## WORK REQUEST
The lines below starting at the line containing "- https://github.com/trpc-group/trpc-cpp.git" and ending at the line containing "This is an HTML" are to be repeated exactly, with both ends kept and nothing else added.
▶
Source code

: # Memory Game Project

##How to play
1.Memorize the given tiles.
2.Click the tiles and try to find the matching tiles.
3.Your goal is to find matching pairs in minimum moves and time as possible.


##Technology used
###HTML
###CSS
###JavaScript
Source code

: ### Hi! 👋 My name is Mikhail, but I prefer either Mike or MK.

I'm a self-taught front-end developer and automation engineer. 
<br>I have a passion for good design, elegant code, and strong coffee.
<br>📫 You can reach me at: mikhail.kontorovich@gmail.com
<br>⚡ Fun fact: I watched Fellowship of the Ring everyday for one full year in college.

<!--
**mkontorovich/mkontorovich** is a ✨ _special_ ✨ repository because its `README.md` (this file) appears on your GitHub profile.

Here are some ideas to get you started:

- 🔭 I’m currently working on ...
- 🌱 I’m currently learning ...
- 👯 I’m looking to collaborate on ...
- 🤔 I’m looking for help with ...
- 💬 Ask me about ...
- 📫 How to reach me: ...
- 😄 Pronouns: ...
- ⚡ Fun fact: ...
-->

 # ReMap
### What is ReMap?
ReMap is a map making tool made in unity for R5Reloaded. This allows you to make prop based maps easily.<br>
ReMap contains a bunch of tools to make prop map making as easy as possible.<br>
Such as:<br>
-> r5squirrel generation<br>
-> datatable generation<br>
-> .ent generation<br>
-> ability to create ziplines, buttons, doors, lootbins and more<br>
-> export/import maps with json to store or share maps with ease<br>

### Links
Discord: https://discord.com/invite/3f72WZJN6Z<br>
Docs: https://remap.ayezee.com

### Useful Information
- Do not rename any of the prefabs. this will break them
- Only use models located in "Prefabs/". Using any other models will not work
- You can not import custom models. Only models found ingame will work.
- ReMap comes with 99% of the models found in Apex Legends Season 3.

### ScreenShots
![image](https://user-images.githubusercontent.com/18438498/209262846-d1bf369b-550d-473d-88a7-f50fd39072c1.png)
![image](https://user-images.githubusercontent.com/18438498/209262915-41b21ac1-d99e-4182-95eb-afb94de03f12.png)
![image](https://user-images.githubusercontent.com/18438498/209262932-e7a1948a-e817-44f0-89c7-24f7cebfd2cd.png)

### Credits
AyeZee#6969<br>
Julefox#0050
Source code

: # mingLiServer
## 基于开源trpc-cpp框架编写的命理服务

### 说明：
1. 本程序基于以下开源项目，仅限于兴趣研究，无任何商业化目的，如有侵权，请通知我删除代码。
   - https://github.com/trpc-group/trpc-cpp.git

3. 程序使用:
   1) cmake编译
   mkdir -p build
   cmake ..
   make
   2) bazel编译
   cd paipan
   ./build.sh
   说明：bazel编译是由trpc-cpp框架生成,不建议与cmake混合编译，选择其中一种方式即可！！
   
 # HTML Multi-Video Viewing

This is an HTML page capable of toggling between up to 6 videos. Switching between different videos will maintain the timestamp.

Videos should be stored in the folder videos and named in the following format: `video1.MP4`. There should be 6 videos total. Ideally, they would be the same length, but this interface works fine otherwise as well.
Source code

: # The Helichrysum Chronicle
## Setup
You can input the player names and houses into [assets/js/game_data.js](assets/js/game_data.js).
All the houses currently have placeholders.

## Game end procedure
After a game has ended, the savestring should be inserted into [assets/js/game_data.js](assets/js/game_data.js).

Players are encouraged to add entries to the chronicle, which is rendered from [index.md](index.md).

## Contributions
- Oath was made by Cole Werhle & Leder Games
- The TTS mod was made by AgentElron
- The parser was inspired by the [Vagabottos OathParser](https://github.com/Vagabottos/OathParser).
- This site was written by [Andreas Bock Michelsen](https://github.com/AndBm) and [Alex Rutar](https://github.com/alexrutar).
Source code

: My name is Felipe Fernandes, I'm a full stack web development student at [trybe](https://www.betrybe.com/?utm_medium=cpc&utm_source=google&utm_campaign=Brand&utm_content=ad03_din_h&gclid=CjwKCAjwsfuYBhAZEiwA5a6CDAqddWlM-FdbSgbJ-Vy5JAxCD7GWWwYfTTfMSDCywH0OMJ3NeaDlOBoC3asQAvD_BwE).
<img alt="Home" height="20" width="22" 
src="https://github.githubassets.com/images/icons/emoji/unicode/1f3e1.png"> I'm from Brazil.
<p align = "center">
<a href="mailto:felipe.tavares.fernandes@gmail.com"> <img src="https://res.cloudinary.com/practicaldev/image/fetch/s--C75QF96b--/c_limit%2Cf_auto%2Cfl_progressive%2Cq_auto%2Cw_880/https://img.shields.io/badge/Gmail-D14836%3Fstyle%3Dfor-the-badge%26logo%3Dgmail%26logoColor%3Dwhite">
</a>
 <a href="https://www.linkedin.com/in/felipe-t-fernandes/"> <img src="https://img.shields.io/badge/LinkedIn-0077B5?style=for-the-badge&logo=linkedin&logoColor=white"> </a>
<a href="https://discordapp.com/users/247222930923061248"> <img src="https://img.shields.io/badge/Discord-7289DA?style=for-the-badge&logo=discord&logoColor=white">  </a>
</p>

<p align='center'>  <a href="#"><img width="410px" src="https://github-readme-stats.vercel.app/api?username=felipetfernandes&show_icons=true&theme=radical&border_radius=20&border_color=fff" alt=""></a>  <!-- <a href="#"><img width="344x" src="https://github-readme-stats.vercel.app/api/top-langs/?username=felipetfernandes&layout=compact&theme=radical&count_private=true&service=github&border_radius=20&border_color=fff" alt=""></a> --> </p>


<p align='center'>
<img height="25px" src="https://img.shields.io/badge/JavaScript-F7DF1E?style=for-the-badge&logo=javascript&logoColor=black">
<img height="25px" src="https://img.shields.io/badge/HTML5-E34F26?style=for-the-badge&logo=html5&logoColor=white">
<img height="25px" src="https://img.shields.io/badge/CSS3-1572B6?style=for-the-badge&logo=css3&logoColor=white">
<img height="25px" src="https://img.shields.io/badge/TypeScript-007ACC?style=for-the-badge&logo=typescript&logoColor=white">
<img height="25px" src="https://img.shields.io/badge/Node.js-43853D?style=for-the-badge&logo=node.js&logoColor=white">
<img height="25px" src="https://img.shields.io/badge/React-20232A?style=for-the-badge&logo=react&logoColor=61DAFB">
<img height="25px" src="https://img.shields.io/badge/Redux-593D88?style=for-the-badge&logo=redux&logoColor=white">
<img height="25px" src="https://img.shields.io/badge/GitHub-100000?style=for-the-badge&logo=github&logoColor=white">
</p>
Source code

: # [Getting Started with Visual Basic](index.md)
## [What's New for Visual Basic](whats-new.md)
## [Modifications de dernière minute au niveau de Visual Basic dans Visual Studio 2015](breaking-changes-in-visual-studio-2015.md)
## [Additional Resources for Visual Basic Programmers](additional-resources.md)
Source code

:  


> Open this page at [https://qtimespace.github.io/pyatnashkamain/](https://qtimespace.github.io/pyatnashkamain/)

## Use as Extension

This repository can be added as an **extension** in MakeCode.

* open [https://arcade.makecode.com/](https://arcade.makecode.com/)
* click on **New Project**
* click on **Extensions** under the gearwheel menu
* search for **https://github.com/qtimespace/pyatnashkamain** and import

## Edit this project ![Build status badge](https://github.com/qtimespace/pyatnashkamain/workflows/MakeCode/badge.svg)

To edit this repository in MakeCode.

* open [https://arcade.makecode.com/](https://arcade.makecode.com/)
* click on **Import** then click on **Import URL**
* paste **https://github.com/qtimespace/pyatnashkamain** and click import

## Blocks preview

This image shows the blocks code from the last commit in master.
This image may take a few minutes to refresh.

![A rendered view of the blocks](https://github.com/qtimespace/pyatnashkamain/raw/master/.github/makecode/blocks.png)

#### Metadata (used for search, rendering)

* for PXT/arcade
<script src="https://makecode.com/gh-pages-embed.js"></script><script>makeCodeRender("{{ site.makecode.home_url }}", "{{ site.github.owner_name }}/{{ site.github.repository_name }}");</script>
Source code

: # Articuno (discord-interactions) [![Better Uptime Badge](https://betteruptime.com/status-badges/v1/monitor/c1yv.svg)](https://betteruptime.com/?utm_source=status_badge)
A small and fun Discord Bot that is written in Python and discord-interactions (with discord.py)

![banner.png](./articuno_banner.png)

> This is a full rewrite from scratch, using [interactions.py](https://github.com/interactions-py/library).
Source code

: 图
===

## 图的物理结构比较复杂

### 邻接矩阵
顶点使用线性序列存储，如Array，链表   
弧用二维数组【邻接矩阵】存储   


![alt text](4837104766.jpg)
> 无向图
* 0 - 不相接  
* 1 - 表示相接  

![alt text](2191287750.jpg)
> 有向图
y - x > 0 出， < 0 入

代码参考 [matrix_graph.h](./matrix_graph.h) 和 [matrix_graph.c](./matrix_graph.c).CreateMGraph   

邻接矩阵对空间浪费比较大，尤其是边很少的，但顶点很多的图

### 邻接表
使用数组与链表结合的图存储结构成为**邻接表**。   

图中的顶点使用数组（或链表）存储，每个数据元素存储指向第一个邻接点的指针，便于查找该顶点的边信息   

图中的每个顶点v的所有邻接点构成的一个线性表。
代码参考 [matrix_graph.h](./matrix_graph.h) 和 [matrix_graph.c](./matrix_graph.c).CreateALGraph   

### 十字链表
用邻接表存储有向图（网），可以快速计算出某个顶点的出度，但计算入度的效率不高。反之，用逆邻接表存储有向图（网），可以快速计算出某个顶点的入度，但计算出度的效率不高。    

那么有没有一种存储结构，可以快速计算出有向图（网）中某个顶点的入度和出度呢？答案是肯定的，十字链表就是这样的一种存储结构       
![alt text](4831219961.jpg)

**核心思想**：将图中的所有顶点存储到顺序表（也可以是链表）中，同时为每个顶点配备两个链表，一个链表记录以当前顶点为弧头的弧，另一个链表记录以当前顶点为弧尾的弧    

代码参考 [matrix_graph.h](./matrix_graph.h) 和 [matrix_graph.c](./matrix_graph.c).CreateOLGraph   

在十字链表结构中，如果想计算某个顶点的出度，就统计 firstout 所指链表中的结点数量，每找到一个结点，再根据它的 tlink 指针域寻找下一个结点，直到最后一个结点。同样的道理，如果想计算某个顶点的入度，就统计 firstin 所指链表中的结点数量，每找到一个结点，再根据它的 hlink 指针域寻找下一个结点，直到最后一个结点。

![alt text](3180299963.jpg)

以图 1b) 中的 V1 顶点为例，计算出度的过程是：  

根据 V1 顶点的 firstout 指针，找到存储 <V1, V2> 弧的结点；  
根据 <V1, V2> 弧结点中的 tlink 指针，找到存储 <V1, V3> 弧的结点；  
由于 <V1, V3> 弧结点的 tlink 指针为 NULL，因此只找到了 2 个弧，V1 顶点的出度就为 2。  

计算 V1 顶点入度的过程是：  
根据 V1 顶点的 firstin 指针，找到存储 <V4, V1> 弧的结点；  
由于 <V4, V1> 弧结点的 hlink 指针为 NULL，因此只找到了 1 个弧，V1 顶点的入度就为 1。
◀
## REPLY TO THE EXERCISE
   - https://github.com/trpc-group/trpc-cpp.git

3. 程序使用:
   1) cmake编译
   mkdir -p build
   cmake ..
   make
   2) bazel编译
   cd paipan
   ./build.sh
   说明：bazel编译是由trpc-cpp框架生成,不建议与cmake混合编译，选择其中一种方式即可！！
   
 # HTML Multi-Video Viewing

This is an HTML page capable of toggling between up to 6 videos. Switching between different videos will maintain the timestamp.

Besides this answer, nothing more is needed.